Aim of the exercise: Going through the entries below, find how many lines hold "історії", then give that number alone.

Data extracted from a collection

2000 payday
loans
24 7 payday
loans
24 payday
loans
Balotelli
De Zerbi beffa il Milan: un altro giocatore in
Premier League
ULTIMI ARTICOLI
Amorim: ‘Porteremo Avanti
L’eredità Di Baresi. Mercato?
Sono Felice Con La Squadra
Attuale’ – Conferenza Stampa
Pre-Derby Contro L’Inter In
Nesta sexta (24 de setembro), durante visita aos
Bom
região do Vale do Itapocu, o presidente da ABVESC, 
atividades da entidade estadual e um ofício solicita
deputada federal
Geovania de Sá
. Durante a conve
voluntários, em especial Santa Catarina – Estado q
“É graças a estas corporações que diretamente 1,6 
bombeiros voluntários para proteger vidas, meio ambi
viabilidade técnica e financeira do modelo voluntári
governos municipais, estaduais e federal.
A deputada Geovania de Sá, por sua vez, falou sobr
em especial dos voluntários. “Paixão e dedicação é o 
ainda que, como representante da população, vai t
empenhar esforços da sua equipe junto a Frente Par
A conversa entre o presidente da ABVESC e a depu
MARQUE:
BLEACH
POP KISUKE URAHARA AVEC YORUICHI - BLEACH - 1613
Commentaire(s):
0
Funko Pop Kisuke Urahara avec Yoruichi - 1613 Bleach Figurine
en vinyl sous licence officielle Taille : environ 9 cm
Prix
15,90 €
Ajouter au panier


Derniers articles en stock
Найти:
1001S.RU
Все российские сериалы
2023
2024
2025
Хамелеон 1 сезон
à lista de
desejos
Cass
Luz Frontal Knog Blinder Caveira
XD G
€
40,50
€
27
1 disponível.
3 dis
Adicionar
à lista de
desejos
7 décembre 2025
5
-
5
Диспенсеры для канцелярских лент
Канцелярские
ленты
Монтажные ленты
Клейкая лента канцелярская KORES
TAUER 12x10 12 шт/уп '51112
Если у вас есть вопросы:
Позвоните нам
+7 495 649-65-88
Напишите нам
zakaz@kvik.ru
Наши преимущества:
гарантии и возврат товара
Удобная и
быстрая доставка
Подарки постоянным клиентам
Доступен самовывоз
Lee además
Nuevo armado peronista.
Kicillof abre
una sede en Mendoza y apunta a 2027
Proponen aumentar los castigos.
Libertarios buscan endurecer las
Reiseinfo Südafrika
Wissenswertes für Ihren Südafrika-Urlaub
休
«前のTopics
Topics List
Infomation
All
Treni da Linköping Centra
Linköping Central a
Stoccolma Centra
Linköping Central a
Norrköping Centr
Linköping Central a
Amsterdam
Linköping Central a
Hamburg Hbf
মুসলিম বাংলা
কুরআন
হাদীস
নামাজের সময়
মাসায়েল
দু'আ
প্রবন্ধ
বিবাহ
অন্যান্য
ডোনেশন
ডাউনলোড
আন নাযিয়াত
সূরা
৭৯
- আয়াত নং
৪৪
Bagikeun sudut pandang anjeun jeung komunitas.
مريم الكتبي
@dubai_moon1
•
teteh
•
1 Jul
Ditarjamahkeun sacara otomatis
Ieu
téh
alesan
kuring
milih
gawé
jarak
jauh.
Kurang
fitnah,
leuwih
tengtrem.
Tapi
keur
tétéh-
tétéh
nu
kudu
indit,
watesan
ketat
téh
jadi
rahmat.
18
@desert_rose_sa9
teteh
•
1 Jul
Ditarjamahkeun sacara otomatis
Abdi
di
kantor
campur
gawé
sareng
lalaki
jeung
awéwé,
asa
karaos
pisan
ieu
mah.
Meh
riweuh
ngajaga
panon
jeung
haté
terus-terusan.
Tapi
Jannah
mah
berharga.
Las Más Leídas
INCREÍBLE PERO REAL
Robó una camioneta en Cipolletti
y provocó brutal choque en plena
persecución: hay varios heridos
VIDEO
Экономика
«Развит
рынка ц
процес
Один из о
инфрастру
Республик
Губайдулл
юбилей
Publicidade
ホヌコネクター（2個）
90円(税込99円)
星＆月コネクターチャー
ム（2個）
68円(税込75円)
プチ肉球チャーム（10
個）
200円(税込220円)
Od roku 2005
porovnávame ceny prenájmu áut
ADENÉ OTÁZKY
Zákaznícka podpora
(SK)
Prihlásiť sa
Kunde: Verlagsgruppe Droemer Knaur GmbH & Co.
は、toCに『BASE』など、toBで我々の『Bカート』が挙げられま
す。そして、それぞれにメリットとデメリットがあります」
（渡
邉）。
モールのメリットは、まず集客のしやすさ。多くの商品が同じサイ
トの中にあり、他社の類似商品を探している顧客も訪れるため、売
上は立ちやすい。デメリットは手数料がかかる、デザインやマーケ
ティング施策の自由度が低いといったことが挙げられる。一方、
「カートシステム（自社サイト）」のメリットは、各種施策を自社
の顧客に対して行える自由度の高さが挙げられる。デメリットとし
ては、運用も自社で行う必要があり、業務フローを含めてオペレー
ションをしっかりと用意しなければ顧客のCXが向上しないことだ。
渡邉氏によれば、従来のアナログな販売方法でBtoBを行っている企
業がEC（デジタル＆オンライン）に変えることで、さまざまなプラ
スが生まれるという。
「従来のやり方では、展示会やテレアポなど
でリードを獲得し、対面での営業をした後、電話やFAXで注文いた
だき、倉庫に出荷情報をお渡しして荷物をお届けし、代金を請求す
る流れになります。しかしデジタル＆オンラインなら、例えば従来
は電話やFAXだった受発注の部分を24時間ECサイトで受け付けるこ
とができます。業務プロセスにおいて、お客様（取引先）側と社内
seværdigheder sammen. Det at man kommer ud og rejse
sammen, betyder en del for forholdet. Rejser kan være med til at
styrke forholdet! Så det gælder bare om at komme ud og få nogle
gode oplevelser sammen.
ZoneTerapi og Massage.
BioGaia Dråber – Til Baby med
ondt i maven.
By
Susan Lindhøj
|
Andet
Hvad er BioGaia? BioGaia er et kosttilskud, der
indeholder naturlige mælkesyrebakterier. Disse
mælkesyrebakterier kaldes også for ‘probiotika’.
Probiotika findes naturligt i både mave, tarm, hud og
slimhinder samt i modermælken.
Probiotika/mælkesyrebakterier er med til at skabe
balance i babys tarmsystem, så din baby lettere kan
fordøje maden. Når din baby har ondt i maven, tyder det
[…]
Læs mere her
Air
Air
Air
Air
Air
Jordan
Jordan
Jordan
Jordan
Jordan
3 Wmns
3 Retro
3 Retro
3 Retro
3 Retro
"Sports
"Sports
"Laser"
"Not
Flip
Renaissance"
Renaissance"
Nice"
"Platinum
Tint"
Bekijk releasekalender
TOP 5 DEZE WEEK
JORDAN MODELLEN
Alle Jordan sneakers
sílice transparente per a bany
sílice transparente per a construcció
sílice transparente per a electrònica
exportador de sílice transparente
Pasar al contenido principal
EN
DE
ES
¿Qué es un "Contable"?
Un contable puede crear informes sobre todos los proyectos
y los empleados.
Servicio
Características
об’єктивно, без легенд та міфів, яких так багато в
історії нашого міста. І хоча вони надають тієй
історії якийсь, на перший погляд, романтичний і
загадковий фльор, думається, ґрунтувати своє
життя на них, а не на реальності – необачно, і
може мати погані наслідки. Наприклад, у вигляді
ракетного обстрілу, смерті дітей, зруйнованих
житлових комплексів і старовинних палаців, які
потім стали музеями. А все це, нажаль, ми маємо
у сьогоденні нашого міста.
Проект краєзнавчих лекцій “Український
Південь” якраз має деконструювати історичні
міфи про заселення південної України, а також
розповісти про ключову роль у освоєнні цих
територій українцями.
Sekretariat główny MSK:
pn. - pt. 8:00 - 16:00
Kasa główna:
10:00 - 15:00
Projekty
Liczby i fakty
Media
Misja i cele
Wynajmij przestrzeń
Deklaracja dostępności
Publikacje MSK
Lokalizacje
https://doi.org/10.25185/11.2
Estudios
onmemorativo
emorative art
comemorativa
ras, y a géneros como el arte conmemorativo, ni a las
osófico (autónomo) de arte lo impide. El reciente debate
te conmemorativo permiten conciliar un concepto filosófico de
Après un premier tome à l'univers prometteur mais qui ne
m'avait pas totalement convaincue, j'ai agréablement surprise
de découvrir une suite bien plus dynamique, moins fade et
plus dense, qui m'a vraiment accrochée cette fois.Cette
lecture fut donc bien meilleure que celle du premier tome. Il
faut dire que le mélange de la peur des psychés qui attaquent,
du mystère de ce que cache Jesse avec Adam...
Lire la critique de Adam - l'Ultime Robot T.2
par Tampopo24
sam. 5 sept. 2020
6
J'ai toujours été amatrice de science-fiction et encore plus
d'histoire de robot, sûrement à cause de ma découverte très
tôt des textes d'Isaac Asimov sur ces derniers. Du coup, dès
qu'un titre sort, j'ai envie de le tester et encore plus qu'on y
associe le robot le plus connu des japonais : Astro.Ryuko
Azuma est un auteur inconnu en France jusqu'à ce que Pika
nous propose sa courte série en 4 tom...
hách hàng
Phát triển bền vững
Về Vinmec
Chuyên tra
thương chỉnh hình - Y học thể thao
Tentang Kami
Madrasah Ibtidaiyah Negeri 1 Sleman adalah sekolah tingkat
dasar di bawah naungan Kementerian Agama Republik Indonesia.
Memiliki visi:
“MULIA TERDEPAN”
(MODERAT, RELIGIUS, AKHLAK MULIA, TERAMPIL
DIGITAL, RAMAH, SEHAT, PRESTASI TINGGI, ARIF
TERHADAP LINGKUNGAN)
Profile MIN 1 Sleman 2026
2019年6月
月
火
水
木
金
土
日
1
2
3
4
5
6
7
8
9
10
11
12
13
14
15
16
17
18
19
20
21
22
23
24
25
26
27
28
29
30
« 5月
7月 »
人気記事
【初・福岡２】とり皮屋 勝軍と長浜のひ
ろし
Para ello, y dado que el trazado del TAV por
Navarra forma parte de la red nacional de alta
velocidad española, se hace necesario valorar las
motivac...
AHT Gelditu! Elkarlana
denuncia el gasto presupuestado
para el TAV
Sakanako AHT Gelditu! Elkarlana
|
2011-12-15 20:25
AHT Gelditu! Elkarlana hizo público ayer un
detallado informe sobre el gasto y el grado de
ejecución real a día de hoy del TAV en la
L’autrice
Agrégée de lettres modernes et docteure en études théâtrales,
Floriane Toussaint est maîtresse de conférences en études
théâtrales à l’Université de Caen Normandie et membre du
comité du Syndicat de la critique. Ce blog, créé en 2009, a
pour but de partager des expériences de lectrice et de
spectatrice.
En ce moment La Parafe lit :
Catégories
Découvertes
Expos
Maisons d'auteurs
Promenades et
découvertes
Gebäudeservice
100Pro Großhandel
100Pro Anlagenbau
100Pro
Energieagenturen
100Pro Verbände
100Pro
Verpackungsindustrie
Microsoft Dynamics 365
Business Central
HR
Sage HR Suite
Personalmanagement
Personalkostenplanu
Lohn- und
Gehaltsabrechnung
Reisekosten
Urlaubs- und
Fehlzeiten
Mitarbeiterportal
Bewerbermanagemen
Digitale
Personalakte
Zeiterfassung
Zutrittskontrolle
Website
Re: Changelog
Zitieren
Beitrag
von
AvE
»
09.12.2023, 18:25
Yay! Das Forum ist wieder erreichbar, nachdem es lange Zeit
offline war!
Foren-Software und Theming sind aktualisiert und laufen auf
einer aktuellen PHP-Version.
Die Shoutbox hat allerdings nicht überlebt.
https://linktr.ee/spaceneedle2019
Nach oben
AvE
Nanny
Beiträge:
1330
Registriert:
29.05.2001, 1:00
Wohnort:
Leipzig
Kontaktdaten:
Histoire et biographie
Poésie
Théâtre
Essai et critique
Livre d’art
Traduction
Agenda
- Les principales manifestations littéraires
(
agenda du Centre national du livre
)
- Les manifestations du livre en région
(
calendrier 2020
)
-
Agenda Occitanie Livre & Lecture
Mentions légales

Response box: 2